--- DATA FOR PROCESSING ---

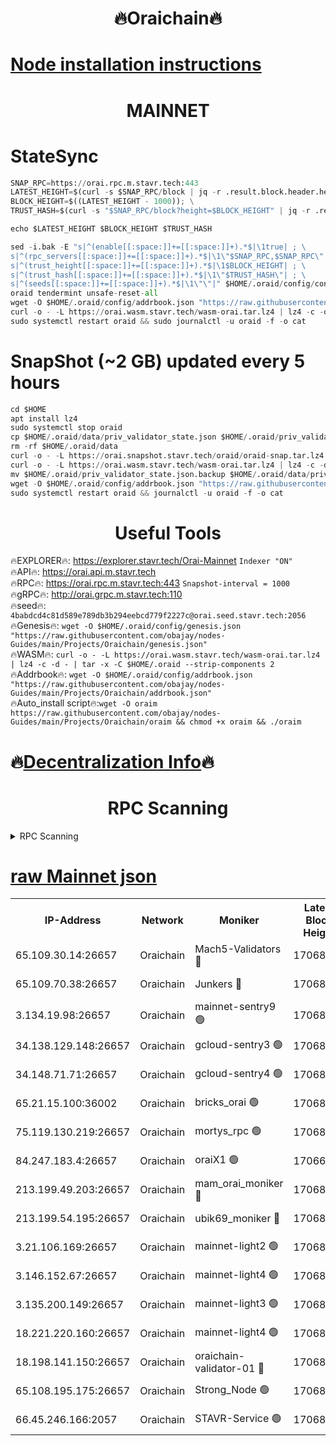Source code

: <h1 align="center"> 🔥Oraichain🔥</h1>

[Node installation instructions](https://github.com/obajay/nodes-Guides/tree/main/Projects/Oraichain)
=
<h1 align="center"> MAINNET</h1>

# StateSync
```python
SNAP_RPC=https://orai.rpc.m.stavr.tech:443
LATEST_HEIGHT=$(curl -s $SNAP_RPC/block | jq -r .result.block.header.height); \
BLOCK_HEIGHT=$((LATEST_HEIGHT - 1000)); \
TRUST_HASH=$(curl -s "$SNAP_RPC/block?height=$BLOCK_HEIGHT" | jq -r .result.block_id.hash)

echo $LATEST_HEIGHT $BLOCK_HEIGHT $TRUST_HASH

sed -i.bak -E "s|^(enable[[:space:]]+=[[:space:]]+).*$|\1true| ; \
s|^(rpc_servers[[:space:]]+=[[:space:]]+).*$|\1\"$SNAP_RPC,$SNAP_RPC\"| ; \
s|^(trust_height[[:space:]]+=[[:space:]]+).*$|\1$BLOCK_HEIGHT| ; \
s|^(trust_hash[[:space:]]+=[[:space:]]+).*$|\1\"$TRUST_HASH\"| ; \
s|^(seeds[[:space:]]+=[[:space:]]+).*$|\1\"\"|" $HOME/.oraid/config/config.toml
oraid tendermint unsafe-reset-all
wget -O $HOME/.oraid/config/addrbook.json "https://raw.githubusercontent.com/obajay/nodes-Guides/main/Projects/Oraichain/addrbook.json"
curl -o - -L https://orai.wasm.stavr.tech/wasm-orai.tar.lz4 | lz4 -c -d - | tar -x -C $HOME/.oraid --strip-components 2
sudo systemctl restart oraid && sudo journalctl -u oraid -f -o cat
```
# SnapShot (~2 GB) updated every 5 hours
```python
cd $HOME
apt install lz4
sudo systemctl stop oraid
cp $HOME/.oraid/data/priv_validator_state.json $HOME/.oraid/priv_validator_state.json.backup
rm -rf $HOME/.oraid/data
curl -o - -L https://orai.snapshot.stavr.tech/oraid/oraid-snap.tar.lz4 | lz4 -c -d - | tar -x -C $HOME/.oraid --strip-components 2
curl -o - -L https://orai.wasm.stavr.tech/wasm-orai.tar.lz4 | lz4 -c -d - | tar -x -C $HOME/.oraid --strip-components 2
mv $HOME/.oraid/priv_validator_state.json.backup $HOME/.oraid/data/priv_validator_state.json
wget -O $HOME/.oraid/config/addrbook.json "https://raw.githubusercontent.com/obajay/nodes-Guides/main/Projects/Oraichain/addrbook.json"
sudo systemctl restart oraid && journalctl -u oraid -f -o cat
```

 <h1 align="center"> Useful Tools</h1>

🔥EXPLORER🔥:     https://explorer.stavr.tech/Orai-Mainnet        `Indexer "ON"` \
🔥API🔥:          https://orai.api.m.stavr.tech \
🔥RPC🔥:          https://orai.rpc.m.stavr.tech:443              `Snapshot-interval = 1000` \
🔥gRPC🔥:         http://orai.grpc.m.stavr.tech:110 \
🔥seed🔥:      `4babdcd4c81d589e789db3b294eebcd779f2227c@orai.seed.stavr.tech:2056` \
🔥Genesis🔥:   `wget -O $HOME/.oraid/config/genesis.json "https://raw.githubusercontent.com/obajay/nodes-Guides/main/Projects/Oraichain/genesis.json"` \
🔥WASM🔥:      `curl -o - -L https://orai.wasm.stavr.tech/wasm-orai.tar.lz4 | lz4 -c -d - | tar -x -C $HOME/.oraid --strip-components 2` \
🔥Addrbook🔥:  `wget -O $HOME/.oraid/config/addrbook.json "https://raw.githubusercontent.com/obajay/nodes-Guides/main/Projects/Oraichain/addrbook.json"` \
🔥Auto_install script🔥:`wget -O oraim https://raw.githubusercontent.com/obajay/nodes-Guides/main/Projects/Oraichain/oraim && chmod +x oraim && ./oraim`

🔥[Decentralization Info](https://github.com/obajay/StateSync-snapshots/tree/main/Projects/Oraichain/Decentralization)🔥
=
<h1 align="center"> RPC Scanning</h1>

<details>
<summary>RPC Scanning</summary>

<h2 align="center"> We scan nodes in real time every 4 hours. And we provide the final result of RPC endpoints.
We cannot influence the operation of these nodes in any way. </h2>


```python
If Voting Power is higher than 0 --> then the Node is a validator of the network and may be subject to attack and be a potential threat to the chain.
```
```python
We marked such validators with a red symbol
```

</details>

[raw Mainnet json](https://rpc-check.oraim.stavr.tech/oraim/rpc-oraim-result.json)
=


<table><tr><th>IP-Address</th><th>Network</th><th>Moniker</th><th>Latest Block Height</th><th>Earliest Block Height</th><th>Catching Up</th><th>Tx Index</th><th>Voting Power</th><th>Scan Time</th></tr><tr><td>65.109.30.14:26657</td><td>Oraichain</td><td>Mach5-Validators 🔴</td><td>17068341</td><td>0</td><td>False</td><td>off</td><td>212</td><td>2024-03-27T01:41:14.659526766UTC</td></tr><tr><td>65.109.70.38:26657</td><td>Oraichain</td><td>Junkers 🔴</td><td>17068358</td><td>0</td><td>False</td><td>off</td><td>196505</td><td>2024-03-27T01:41:30.134230179UTC</td></tr><tr><td>3.134.19.98:26657</td><td>Oraichain</td><td>mainnet-sentry9 🟢</td><td>17068308</td><td>1</td><td>False</td><td>on</td><td>0</td><td>2024-03-27T01:40:43.027844323UTC</td></tr><tr><td>34.138.129.148:26657</td><td>Oraichain</td><td>gcloud-sentry3 🟢</td><td>17068326</td><td>1</td><td>False</td><td>on</td><td>0</td><td>2024-03-27T01:41:00.010173232UTC</td></tr><tr><td>34.148.71.71:26657</td><td>Oraichain</td><td>gcloud-sentry4 🟢</td><td>17068331</td><td>1</td><td>False</td><td>on</td><td>0</td><td>2024-03-27T01:41:05.717576562UTC</td></tr><tr><td>65.21.15.100:36002</td><td>Oraichain</td><td>bricks_orai 🟢</td><td>17068348</td><td>15848470</td><td>False</td><td>on</td><td>0</td><td>2024-03-27T01:41:21.319289992UTC</td></tr><tr><td>75.119.130.219:26657</td><td>Oraichain</td><td>mortys_rpc 🟢</td><td>17068332</td><td>15960001</td><td>False</td><td>on</td><td>0</td><td>2024-03-27T01:41:06.011411308UTC</td></tr><tr><td>84.247.183.4:26657</td><td>Oraichain</td><td>oraiX1 🟢</td><td>17066913</td><td>16177601</td><td>False</td><td>on</td><td>0</td><td>2024-03-27T01:41:23.723782992UTC</td></tr><tr><td>213.199.49.203:26657</td><td>Oraichain</td><td>mam_orai_moniker 🔴</td><td>17068242</td><td>16268001</td><td>False</td><td>on</td><td>8</td><td>2024-03-27T01:40:35.321590491UTC</td></tr><tr><td>213.199.54.195:26657</td><td>Oraichain</td><td>ubik69_moniker 🔴</td><td>17068285</td><td>16400001</td><td>False</td><td>on</td><td>1841</td><td>2024-03-27T01:40:13.977035661UTC</td></tr><tr><td>3.21.106.169:26657</td><td>Oraichain</td><td>mainnet-light2 🟢</td><td>17068304</td><td>16436001</td><td>False</td><td>on</td><td>0</td><td>2024-03-27T01:40:35.011790485UTC</td></tr><tr><td>3.146.152.67:26657</td><td>Oraichain</td><td>mainnet-light4 🟢</td><td>17068308</td><td>16436001</td><td>False</td><td>on</td><td>0</td><td>2024-03-27T01:40:43.708880966UTC</td></tr><tr><td>3.135.200.149:26657</td><td>Oraichain</td><td>mainnet-light3 🟢</td><td>17068316</td><td>16436001</td><td>False</td><td>on</td><td>0</td><td>2024-03-27T01:40:50.530886434UTC</td></tr><tr><td>18.221.220.160:26657</td><td>Oraichain</td><td>mainnet-light4 🟢</td><td>17068321</td><td>16588001</td><td>False</td><td>on</td><td>0</td><td>2024-03-27T01:40:55.258850620UTC</td></tr><tr><td>18.198.141.150:26657</td><td>Oraichain</td><td>oraichain-validator-01 🔴</td><td>17068344</td><td>16650390</td><td>False</td><td>on</td><td>32574</td><td>2024-03-27T01:41:16.934613165UTC</td></tr><tr><td>65.108.195.175:26657</td><td>Oraichain</td><td>Strong_Node 🟢</td><td>17068331</td><td>17045001</td><td>False</td><td>on</td><td>0</td><td>2024-03-27T01:41:05.087311041UTC</td></tr><tr><td>66.45.246.166:2057</td><td>Oraichain</td><td>STAVR-Service 🟢</td><td>17068330</td><td>17063001</td><td>False</td><td>on</td><td>0</td><td>2024-03-27T01:41:04.758862945UTC</td></tr></table>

---

ABOUT THIS EXERCISE: Would you show each line of the listing above that has the string "hours"?

COMPLETED EXERCISE:
# SnapShot (~2 GB) updated every 5 hours
<h2 align="center"> We scan nodes in real time every 4 hours. And we provide the final result of RPC endpoints.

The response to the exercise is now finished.